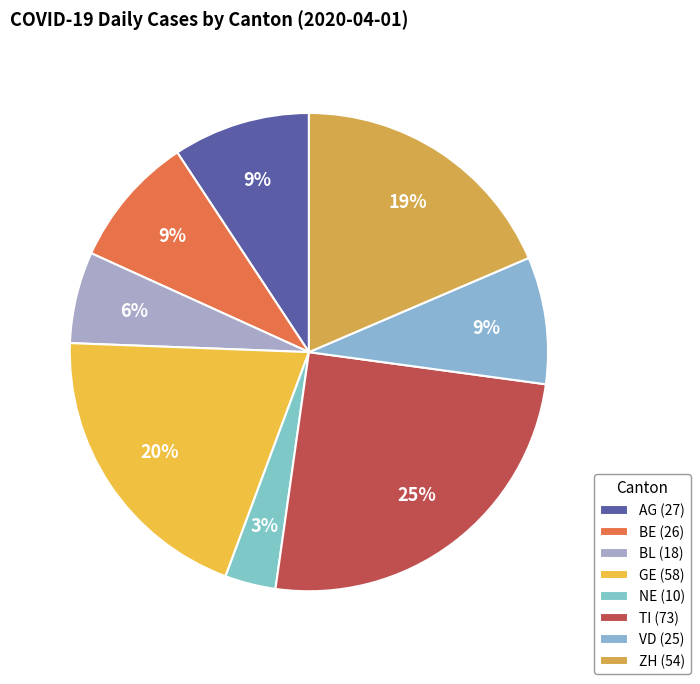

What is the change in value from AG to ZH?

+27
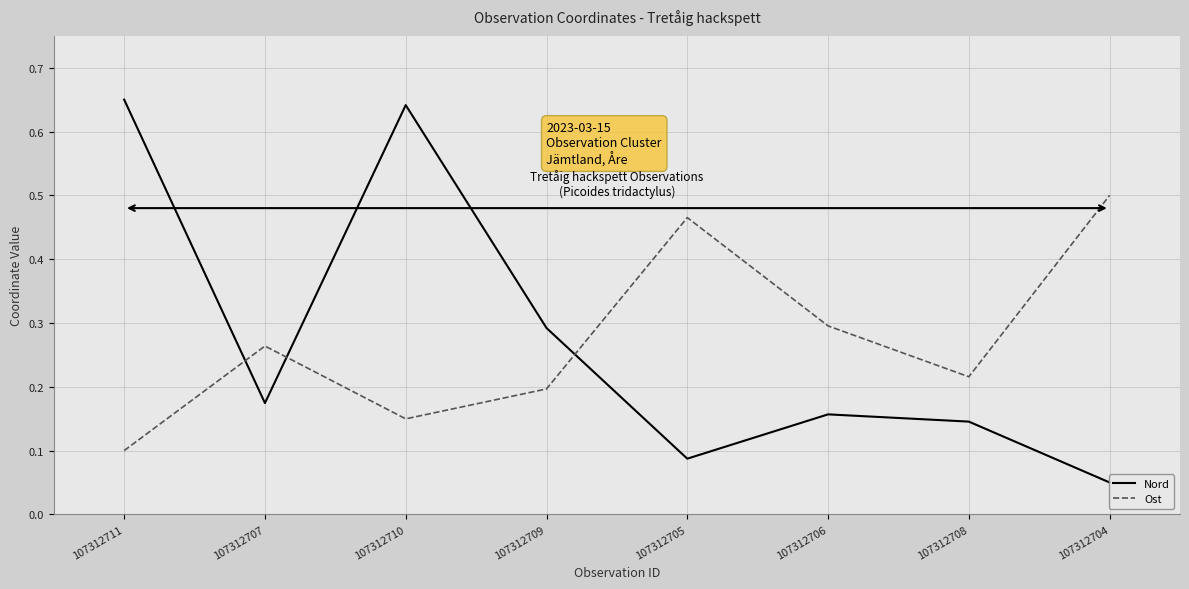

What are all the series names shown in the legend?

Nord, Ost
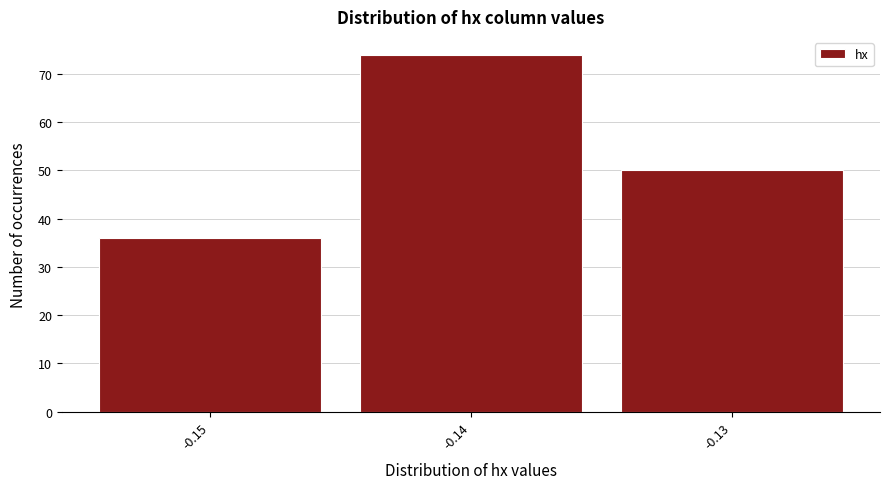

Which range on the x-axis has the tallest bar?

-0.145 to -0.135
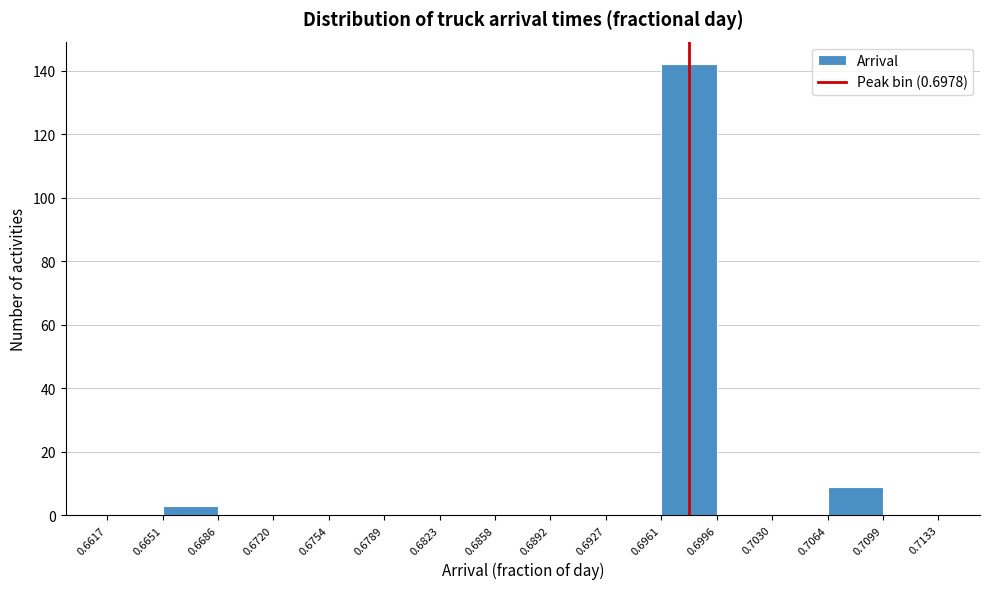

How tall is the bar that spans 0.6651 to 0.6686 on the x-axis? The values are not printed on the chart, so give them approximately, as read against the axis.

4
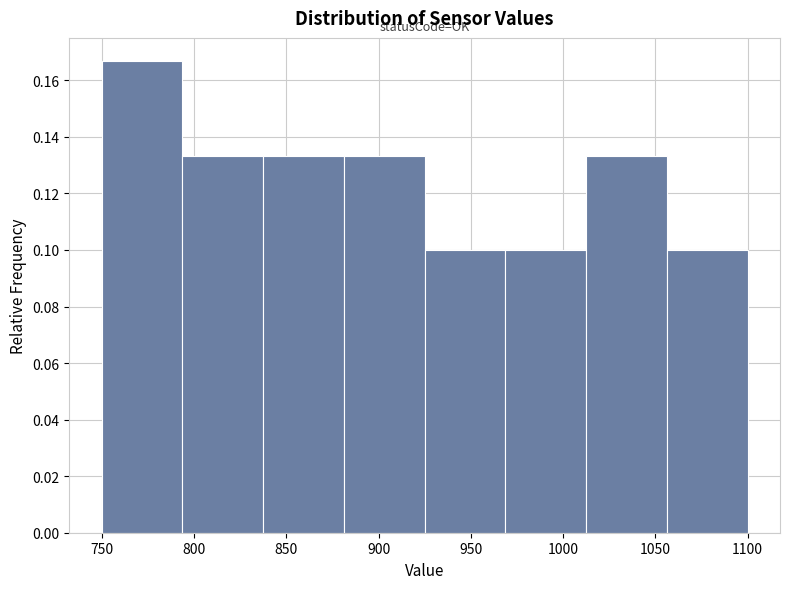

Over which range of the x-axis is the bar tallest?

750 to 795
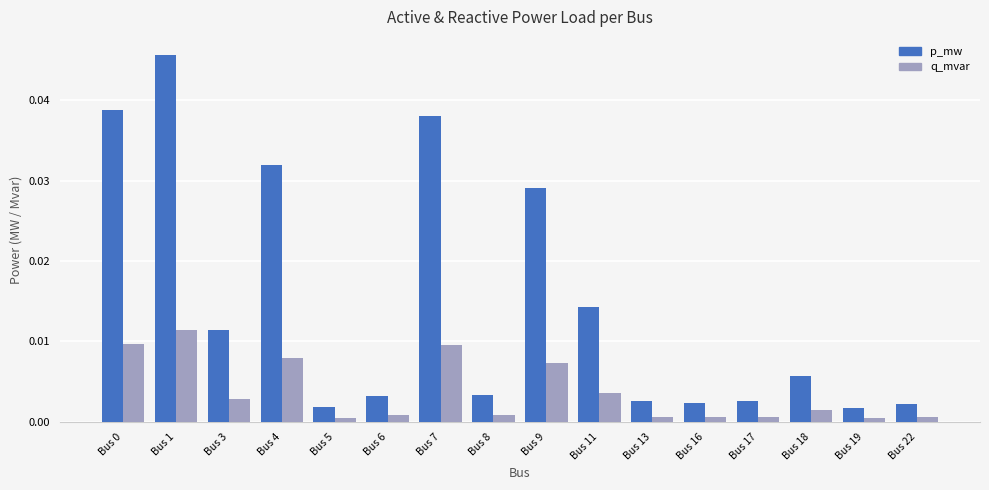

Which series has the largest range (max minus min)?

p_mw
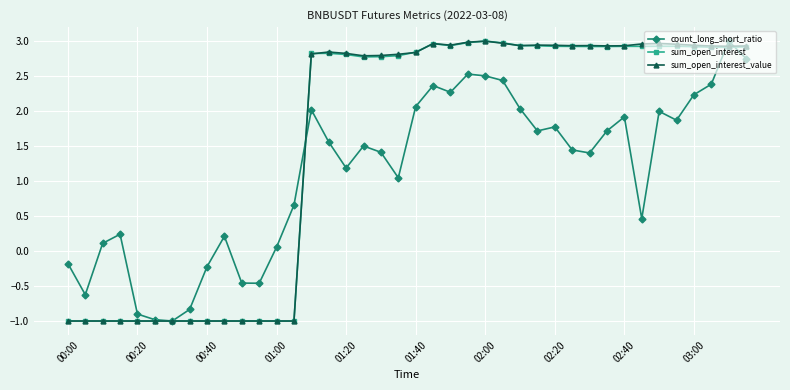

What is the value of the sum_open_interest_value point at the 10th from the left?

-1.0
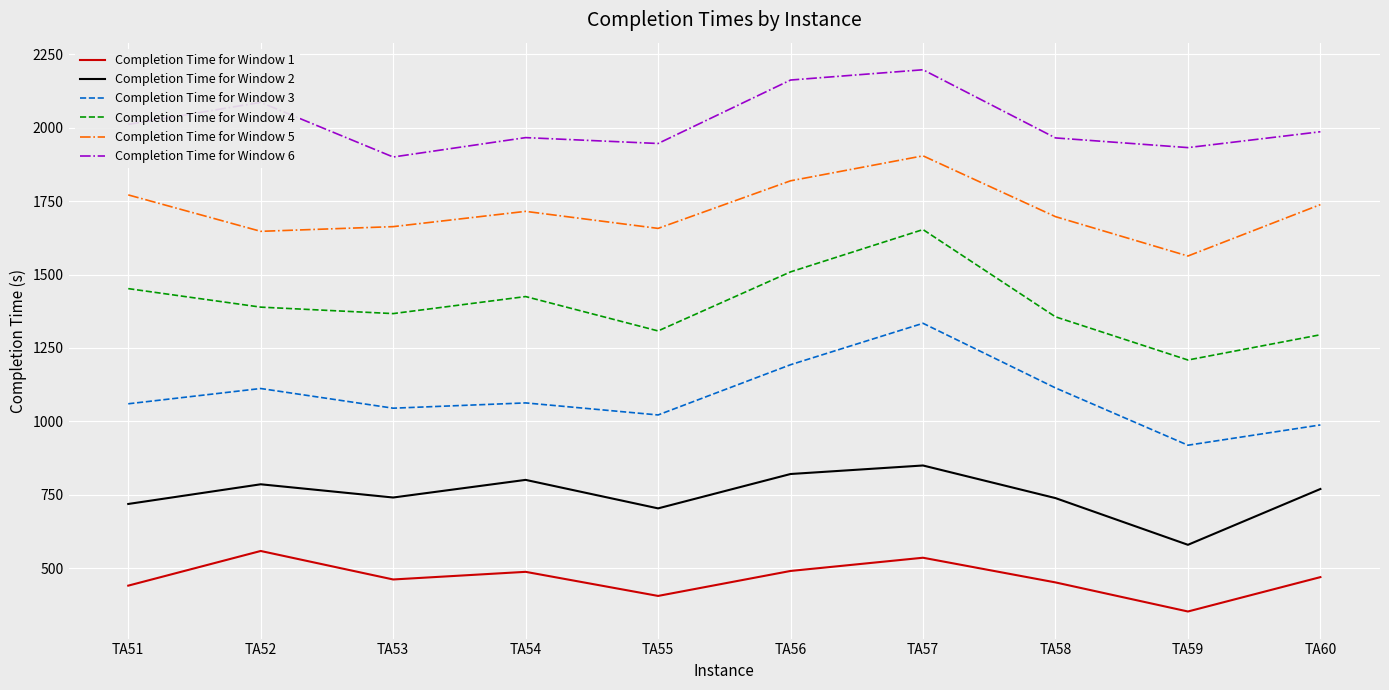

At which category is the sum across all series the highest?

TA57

================================

Report each line above that contains the word "range", copying it in full.

Which range on the x-axis has the tallest bar?
Over which range of the x-axis is the bar tallest?
Which series has the largest range (max minus min)?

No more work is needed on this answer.